TASK INSTRUCTIONS
Below are some records. Output the lines from the first one through the line that holds "Информация о сайте", exactly as written, with no pictures.

(Extracted data entries)
|---|
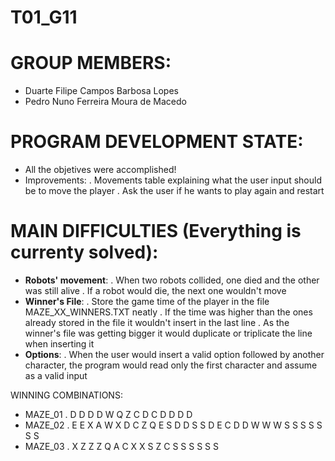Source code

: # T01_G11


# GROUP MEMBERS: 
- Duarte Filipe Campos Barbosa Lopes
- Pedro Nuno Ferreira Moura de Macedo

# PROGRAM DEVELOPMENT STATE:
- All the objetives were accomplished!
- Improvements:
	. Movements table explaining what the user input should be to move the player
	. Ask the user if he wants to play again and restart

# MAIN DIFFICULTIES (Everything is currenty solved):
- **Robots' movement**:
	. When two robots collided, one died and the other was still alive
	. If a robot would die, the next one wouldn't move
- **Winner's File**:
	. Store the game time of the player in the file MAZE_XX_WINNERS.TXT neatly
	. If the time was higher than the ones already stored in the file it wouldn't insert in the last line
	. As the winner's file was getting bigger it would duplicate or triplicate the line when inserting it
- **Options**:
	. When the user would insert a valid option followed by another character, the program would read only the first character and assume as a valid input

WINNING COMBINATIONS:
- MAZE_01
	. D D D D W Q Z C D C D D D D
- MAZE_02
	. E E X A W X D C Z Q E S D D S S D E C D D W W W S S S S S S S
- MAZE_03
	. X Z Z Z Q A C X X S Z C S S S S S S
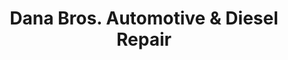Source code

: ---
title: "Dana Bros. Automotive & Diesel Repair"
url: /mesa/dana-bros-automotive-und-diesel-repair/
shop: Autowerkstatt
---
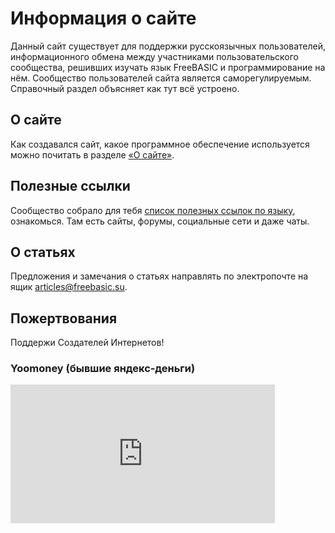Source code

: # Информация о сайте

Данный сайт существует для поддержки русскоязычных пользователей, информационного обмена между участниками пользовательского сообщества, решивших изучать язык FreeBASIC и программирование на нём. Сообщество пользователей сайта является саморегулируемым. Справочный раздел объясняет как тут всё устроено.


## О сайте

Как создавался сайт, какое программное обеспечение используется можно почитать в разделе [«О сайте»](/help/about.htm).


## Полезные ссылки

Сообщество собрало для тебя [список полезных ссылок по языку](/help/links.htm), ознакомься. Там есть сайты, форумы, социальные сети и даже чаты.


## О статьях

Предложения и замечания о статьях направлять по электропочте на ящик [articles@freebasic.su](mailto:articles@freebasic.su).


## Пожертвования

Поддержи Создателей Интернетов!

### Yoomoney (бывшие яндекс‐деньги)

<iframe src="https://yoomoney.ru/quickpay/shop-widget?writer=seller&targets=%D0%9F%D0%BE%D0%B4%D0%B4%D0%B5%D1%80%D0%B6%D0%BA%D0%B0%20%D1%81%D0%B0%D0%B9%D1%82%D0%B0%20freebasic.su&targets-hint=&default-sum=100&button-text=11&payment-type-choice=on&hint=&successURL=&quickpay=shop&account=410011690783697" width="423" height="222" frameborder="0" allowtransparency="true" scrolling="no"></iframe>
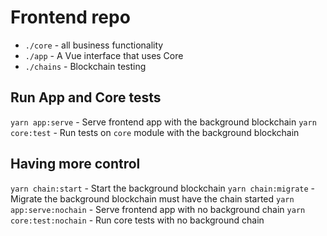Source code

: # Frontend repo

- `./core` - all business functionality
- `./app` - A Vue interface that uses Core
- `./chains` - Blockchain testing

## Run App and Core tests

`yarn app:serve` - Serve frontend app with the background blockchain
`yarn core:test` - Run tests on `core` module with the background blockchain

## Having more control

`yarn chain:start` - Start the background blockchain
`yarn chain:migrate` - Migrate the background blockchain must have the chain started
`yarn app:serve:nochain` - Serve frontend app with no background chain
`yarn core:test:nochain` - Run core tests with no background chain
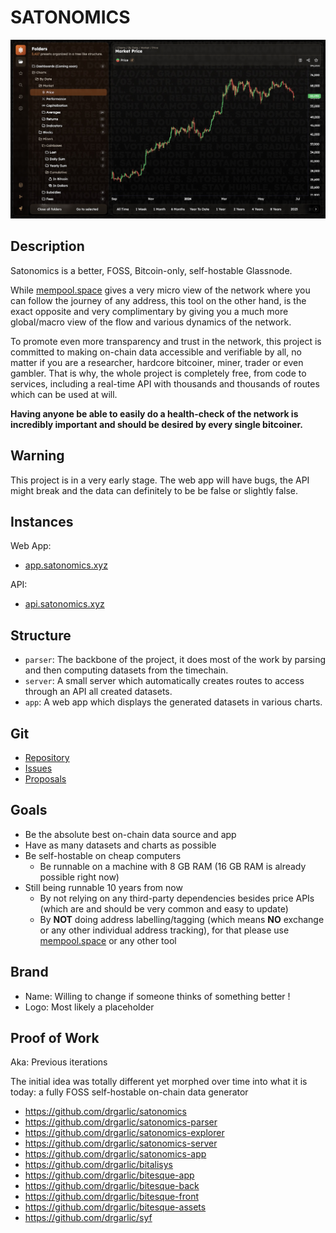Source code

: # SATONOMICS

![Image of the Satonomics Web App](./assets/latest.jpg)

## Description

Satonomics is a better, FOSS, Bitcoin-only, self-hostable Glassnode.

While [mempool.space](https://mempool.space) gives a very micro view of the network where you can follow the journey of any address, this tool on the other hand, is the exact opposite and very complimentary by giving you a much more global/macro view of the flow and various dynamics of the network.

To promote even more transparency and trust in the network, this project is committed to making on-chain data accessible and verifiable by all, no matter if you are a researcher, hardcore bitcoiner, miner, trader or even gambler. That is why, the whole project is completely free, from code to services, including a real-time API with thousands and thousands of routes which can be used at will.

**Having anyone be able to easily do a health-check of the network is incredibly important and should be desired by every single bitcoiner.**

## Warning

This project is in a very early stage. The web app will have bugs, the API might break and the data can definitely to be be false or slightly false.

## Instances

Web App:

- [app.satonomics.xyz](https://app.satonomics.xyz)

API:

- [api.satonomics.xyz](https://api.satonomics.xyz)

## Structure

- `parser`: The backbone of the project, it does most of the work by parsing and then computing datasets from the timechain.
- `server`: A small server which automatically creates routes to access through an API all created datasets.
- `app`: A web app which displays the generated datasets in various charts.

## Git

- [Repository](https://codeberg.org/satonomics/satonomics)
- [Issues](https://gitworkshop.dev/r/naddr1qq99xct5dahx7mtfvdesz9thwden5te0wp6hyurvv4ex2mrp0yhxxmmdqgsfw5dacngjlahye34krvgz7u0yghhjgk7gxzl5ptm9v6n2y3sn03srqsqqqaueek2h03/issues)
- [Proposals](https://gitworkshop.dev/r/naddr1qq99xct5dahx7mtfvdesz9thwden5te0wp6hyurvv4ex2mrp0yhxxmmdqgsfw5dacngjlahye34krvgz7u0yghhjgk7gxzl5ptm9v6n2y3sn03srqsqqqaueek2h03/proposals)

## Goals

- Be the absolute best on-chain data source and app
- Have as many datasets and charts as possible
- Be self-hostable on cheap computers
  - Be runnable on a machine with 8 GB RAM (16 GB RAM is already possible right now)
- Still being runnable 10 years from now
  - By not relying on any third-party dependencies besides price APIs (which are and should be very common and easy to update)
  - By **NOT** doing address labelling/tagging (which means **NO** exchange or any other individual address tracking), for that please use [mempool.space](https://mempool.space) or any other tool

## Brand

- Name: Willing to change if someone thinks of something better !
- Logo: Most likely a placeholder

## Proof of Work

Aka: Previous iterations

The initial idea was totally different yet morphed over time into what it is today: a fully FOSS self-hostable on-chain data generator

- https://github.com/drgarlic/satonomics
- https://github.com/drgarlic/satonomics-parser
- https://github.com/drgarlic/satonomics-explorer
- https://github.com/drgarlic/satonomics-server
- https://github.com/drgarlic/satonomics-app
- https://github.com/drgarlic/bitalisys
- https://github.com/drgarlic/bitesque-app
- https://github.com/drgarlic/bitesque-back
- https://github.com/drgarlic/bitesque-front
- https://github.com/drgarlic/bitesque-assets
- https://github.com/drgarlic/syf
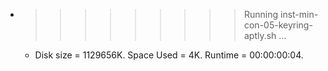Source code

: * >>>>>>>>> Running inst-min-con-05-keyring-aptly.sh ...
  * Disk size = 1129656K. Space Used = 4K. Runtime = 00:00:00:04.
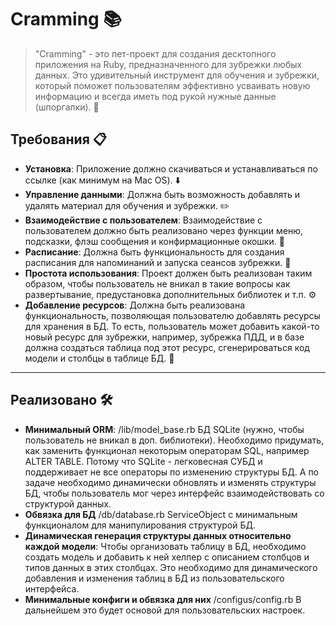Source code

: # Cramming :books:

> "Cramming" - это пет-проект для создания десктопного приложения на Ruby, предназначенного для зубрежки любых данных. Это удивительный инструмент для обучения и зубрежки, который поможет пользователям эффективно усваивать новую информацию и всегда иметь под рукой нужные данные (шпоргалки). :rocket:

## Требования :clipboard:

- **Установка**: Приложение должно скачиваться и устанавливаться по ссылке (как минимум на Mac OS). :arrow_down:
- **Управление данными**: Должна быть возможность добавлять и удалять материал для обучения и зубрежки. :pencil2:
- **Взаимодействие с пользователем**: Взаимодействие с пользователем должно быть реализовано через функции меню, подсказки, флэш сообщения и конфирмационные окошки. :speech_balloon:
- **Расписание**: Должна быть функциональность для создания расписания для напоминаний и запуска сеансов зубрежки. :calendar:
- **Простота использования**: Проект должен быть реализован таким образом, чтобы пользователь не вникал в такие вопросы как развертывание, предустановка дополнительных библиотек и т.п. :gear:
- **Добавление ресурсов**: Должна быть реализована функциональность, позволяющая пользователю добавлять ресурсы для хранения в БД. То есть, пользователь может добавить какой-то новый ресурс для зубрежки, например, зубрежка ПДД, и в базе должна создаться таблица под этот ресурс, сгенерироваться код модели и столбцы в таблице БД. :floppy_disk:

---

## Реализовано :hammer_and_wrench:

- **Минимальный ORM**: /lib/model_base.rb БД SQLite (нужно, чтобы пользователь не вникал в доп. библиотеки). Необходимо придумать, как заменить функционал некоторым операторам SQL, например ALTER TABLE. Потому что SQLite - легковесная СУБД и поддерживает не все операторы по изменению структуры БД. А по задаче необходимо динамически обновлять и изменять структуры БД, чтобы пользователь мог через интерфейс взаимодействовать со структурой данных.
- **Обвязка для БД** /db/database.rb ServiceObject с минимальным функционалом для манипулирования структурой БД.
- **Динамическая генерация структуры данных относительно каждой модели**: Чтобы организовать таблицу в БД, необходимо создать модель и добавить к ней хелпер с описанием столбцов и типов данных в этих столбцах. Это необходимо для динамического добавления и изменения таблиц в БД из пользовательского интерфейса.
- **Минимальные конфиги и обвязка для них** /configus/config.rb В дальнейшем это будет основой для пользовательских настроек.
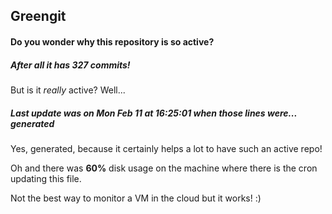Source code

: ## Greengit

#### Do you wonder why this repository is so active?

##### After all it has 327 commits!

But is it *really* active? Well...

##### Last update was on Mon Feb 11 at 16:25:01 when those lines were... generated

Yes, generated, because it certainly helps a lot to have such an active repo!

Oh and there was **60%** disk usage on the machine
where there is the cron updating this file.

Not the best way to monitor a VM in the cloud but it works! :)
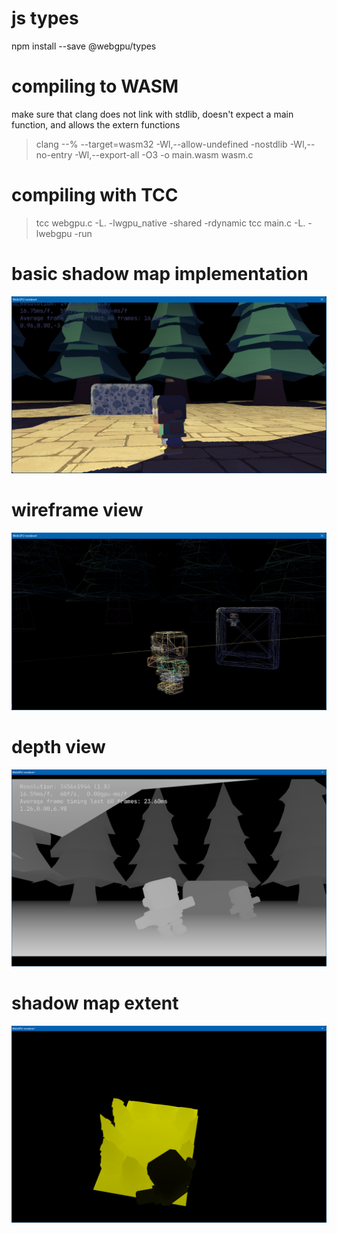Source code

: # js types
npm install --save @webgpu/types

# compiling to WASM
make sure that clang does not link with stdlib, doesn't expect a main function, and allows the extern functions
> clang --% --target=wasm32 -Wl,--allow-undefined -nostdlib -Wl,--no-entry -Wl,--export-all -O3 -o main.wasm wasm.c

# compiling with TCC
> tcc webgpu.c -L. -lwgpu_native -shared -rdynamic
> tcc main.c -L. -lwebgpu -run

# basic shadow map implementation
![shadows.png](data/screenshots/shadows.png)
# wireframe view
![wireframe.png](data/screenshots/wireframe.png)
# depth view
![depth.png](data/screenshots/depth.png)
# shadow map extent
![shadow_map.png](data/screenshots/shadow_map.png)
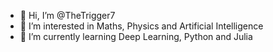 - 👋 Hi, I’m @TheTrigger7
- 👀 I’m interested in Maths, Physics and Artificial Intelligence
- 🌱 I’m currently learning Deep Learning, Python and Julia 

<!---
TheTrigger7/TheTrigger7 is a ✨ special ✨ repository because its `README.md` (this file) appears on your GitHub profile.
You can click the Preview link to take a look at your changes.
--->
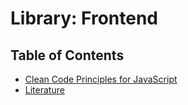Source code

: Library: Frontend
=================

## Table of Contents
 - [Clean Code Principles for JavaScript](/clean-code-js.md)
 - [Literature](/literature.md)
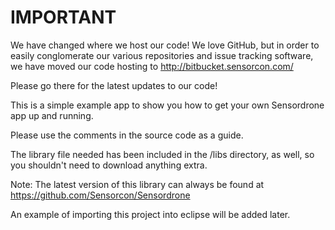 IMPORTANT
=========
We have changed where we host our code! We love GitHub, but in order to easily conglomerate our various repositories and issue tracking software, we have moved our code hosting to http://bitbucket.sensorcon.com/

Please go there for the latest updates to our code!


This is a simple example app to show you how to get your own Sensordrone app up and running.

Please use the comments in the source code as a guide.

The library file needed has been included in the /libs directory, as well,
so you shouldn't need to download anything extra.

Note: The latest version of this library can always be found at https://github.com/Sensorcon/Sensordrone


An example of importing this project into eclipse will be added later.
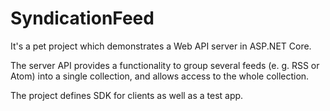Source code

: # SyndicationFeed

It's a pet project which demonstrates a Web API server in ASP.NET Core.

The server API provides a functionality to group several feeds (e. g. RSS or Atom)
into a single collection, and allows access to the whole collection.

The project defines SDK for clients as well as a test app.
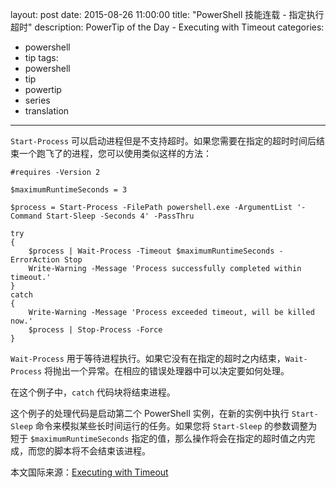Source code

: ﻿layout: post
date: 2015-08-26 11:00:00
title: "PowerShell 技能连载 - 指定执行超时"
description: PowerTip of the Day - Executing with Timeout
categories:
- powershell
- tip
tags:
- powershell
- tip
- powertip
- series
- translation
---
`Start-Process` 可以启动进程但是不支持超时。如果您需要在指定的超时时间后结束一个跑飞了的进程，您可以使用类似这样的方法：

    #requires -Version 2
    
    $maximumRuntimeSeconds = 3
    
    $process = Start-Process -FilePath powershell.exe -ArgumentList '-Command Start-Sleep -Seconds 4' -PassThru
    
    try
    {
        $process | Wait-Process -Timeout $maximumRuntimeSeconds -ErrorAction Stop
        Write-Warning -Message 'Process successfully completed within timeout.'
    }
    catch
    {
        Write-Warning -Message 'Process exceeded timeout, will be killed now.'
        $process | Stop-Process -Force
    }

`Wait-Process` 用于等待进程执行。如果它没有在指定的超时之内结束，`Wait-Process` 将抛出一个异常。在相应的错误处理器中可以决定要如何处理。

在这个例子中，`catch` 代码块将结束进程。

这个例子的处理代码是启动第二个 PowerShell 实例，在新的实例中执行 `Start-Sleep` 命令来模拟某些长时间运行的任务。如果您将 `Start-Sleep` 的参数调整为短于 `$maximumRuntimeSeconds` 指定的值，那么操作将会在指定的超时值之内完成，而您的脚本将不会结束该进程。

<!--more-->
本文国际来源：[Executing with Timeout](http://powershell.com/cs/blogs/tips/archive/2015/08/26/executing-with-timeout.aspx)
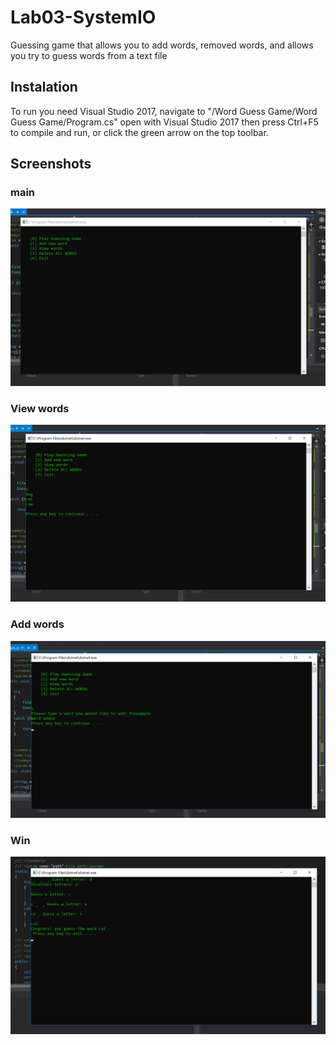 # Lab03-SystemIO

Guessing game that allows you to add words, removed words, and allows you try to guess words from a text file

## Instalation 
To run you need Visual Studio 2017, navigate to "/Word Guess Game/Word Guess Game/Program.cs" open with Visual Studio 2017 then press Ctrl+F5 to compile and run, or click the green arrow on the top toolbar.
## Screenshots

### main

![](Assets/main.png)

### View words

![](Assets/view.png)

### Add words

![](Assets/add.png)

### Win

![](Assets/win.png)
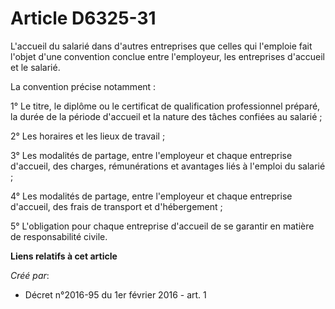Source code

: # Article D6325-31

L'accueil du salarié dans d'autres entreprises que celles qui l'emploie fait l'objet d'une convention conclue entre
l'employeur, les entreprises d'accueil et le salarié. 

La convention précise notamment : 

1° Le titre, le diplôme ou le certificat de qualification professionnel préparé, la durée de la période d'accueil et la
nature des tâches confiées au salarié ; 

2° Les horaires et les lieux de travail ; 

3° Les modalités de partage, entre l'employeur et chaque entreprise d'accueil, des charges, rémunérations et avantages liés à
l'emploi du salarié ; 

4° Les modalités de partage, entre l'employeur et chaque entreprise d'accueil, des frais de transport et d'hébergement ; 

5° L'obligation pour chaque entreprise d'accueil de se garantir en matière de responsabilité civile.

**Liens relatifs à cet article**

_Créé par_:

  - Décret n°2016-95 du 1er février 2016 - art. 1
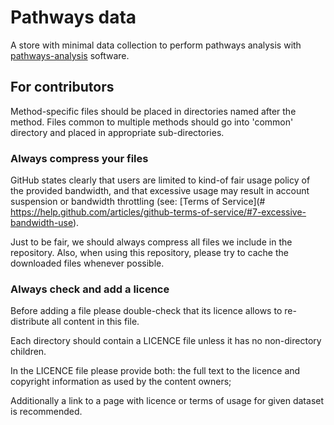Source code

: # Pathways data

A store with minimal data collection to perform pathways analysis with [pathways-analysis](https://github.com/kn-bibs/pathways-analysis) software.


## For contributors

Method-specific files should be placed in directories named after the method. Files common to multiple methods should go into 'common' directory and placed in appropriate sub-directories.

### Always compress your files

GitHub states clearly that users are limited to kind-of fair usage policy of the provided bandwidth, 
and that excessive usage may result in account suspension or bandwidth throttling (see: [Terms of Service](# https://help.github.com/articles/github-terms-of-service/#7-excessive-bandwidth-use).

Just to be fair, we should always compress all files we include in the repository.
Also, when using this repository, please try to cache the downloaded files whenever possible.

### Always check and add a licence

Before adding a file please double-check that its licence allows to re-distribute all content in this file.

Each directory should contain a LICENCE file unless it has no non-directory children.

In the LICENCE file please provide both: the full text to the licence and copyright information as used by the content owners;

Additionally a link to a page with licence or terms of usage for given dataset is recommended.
|---|
ANSWER TO THIS EXERCISE
Source code

: # T01_G11


# GROUP MEMBERS: 
- Duarte Filipe Campos Barbosa Lopes
- Pedro Nuno Ferreira Moura de Macedo

# PROGRAM DEVELOPMENT STATE:
- All the objetives were accomplished!
- Improvements:
	. Movements table explaining what the user input should be to move the player
	. Ask the user if he wants to play again and restart

# MAIN DIFFICULTIES (Everything is currenty solved):
- **Robots' movement**:
	. When two robots collided, one died and the other was still alive
	. If a robot would die, the next one wouldn't move
- **Winner's File**:
	. Store the game time of the player in the file MAZE_XX_WINNERS.TXT neatly
	. If the time was higher than the ones already stored in the file it wouldn't insert in the last line
	. As the winner's file was getting bigger it would duplicate or triplicate the line when inserting it
- **Options**:
	. When the user would insert a valid option followed by another character, the program would read only the first character and assume as a valid input

WINNING COMBINATIONS:
- MAZE_01
	. D D D D W Q Z C D C D D D D
- MAZE_02
	. E E X A W X D C Z Q E S D D S S D E C D D W W W S S S S S S S
- MAZE_03
	. X Z Z Z Q A C X X S Z C S S S S S S
Source code

: ---
title: "Dana Bros. Automotive & Diesel Repair"
url: /mesa/dana-bros-automotive-und-diesel-repair/
shop: Autowerkstatt
---
Source code

: # Информация о сайте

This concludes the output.